The impact of the virus on economic growth was highlighted by the new GDP outlook revisions by Fitch. The company raised its forecast for China’s growth this year to 2.7 per cent from the June prediction of 1.2 per cent, citing the country’s success in containing the pandemic. Fitch also raised estimates for Brazil, Russia and Turkey, while still foreseeing contractions in all three. On the other hand, Fitch forecast a deeper slump in India, projecting GDP to shrink 10.5 per cent versus its previous estimate of 5 per cent.

The differences can also be seen in expectations for government debt levels. Moody’s Investors Service predicts the ratio of government debt to GDP will climb end to 100 per cent in South Africa next year and it is the same level for Brazil. In the case of Saudi Arabia’s is expected to be only around 33 per cent, and Russia’s just over 20 per cent. Government bond performance has differed from policymakers across developing nations have almost all embarked on unprecedented stimulus.
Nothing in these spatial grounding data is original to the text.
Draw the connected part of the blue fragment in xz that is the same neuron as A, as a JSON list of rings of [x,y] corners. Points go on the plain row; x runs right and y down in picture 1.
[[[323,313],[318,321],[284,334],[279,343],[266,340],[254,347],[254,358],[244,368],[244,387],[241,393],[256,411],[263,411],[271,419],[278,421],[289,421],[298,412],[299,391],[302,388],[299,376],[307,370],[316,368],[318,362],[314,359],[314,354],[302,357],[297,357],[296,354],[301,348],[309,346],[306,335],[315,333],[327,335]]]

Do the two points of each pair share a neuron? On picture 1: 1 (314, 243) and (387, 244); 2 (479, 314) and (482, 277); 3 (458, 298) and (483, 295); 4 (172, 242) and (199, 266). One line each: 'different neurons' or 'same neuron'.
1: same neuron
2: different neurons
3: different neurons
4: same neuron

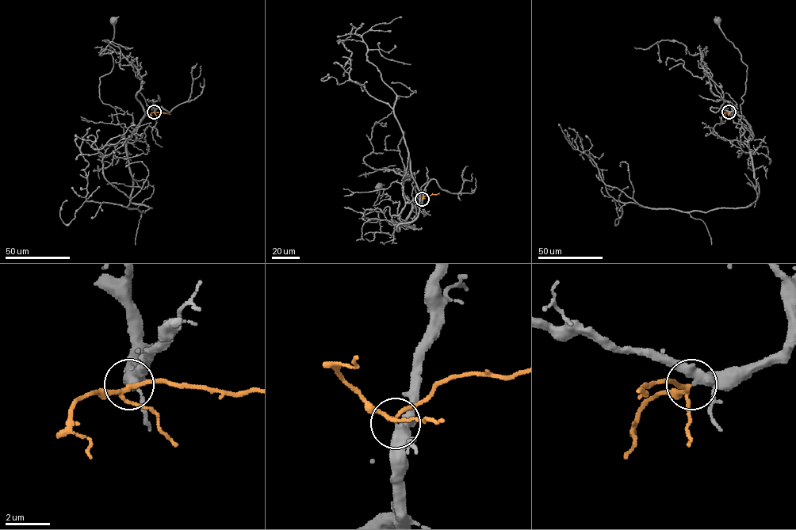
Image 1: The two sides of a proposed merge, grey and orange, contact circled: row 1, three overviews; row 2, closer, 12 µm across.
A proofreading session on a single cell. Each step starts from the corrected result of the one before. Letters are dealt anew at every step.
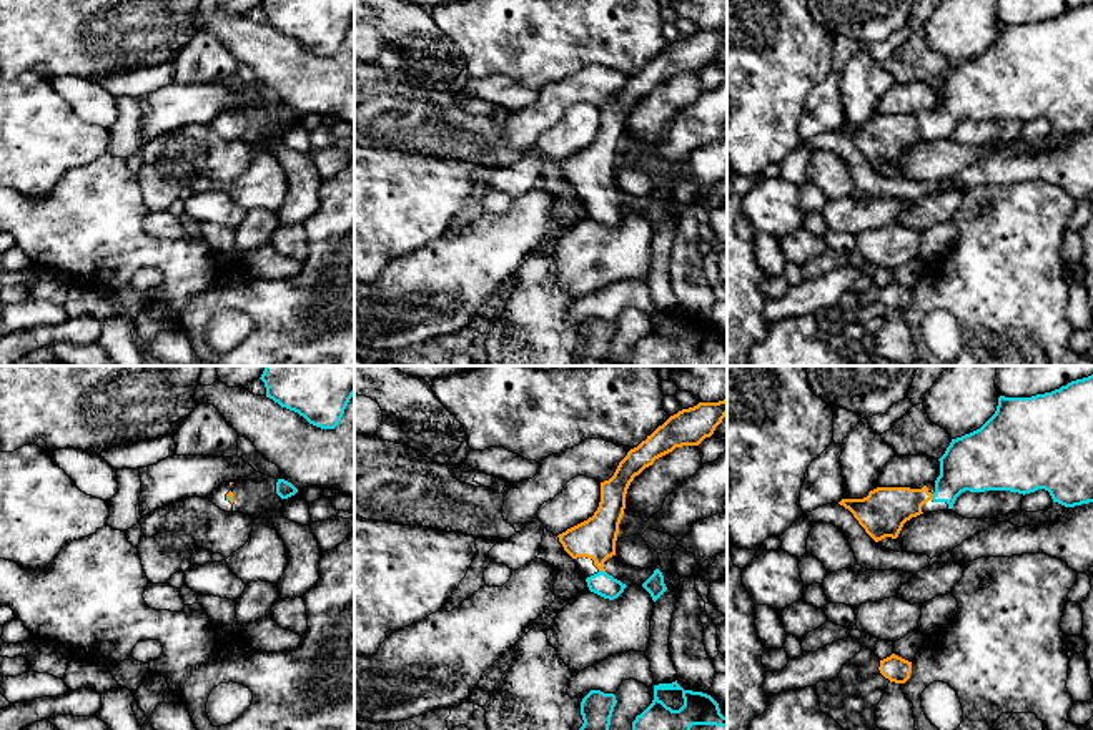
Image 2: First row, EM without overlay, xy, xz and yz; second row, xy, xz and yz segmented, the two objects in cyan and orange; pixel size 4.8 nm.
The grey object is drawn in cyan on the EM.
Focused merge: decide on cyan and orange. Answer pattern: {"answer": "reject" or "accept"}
{"answer": "accept"}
The local-currency debt issued by the Philippines and Romania has provided bumper returns as central banks cut interest rates. Brazilian and South African bonds have already down as the pandemic crisis worsened their weak fiscal health.
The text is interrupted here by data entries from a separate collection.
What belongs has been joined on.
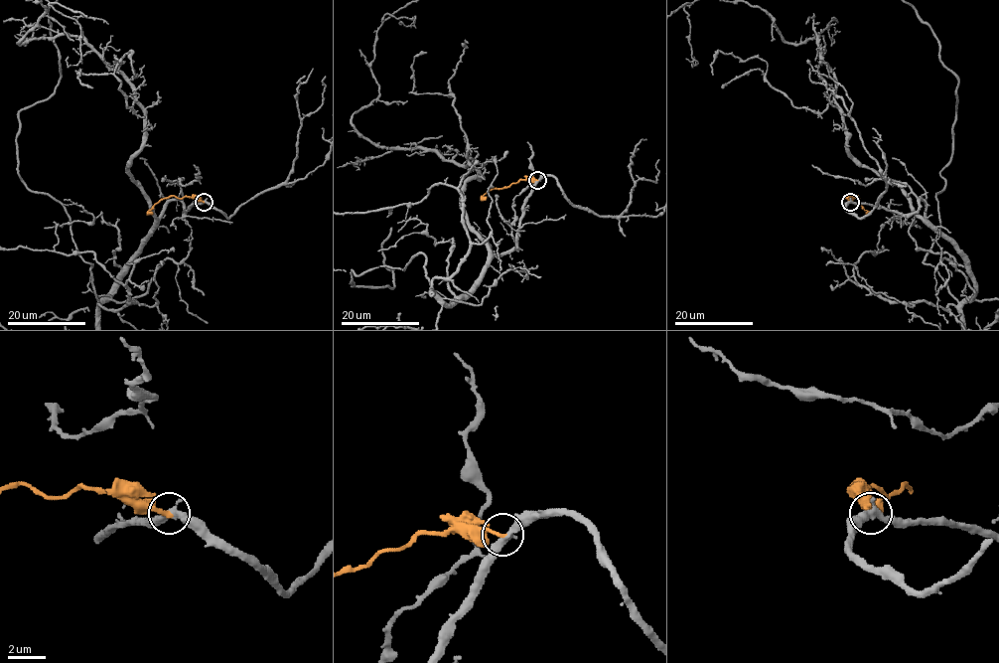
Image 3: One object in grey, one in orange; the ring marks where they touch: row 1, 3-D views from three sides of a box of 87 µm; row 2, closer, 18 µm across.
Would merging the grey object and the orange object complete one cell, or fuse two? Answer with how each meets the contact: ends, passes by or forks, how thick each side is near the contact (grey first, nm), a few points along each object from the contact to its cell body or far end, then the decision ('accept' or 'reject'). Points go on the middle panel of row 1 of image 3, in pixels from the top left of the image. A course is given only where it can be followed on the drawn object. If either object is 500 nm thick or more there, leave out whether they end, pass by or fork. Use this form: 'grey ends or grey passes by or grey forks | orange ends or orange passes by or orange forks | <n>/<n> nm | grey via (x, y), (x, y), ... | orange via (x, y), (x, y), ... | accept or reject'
grey passes by | orange ends | 360/200 nm | orange via (537, 180), (519, 180), (508, 186), (492, 188), (480, 199) | reject

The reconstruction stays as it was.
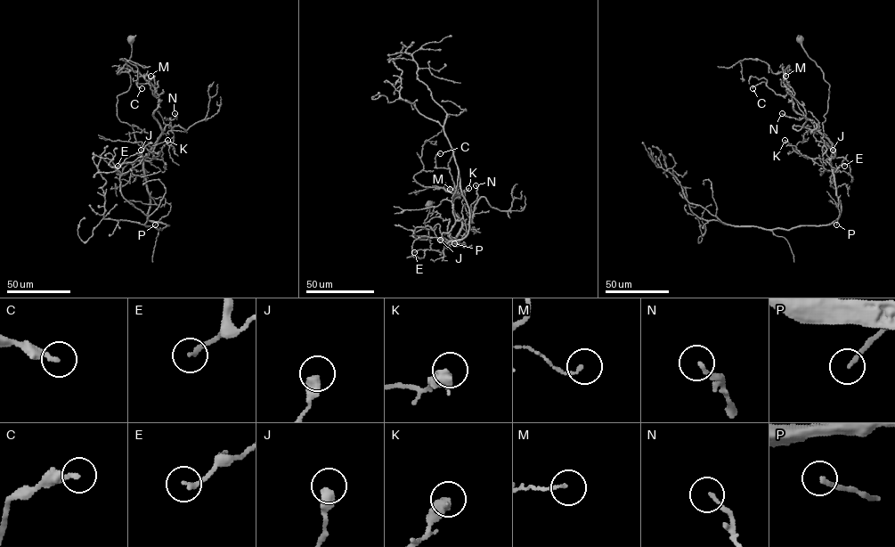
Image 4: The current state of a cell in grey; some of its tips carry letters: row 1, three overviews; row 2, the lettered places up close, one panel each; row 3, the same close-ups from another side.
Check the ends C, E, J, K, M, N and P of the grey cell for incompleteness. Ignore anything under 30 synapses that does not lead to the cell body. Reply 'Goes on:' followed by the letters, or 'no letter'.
Goes on: no letter

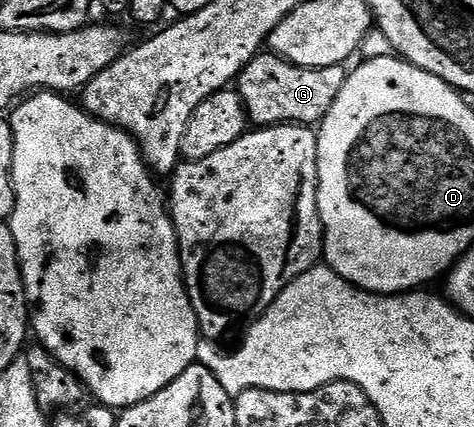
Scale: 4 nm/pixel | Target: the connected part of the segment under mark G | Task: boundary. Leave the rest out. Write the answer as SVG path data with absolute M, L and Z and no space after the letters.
M267 51L255 57L239 74L237 92L247 109L252 126L298 123L311 127L322 122L329 107L333 107L341 87L347 81L347 75L348 70L343 65L310 69L294 65L293 62Z

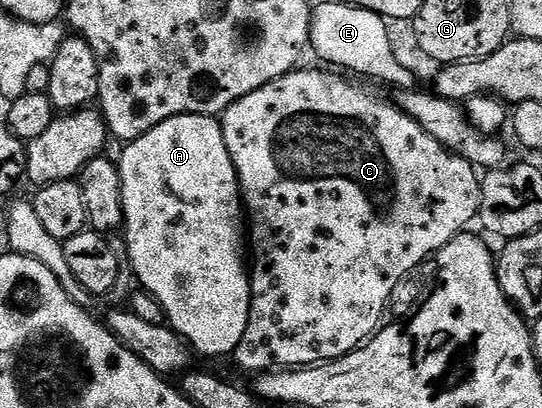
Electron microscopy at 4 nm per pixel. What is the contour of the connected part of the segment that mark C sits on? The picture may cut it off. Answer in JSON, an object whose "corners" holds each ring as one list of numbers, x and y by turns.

While the methods for counting virus infections vary widely, in some caseloads are much higher in Latin America than in Asia.  At the other end of the spectrum, Vietnam has the lowest reading of the major EM nations with just 11 cases per million. The markets providing a lot of opportunities for consumer-oriented companies, conventional wisdom would suggest that companies in these regions would stand to gain the most. But S&P Global Ratings believes large, multinational players are better-positioned to prosper more than their smaller competitors.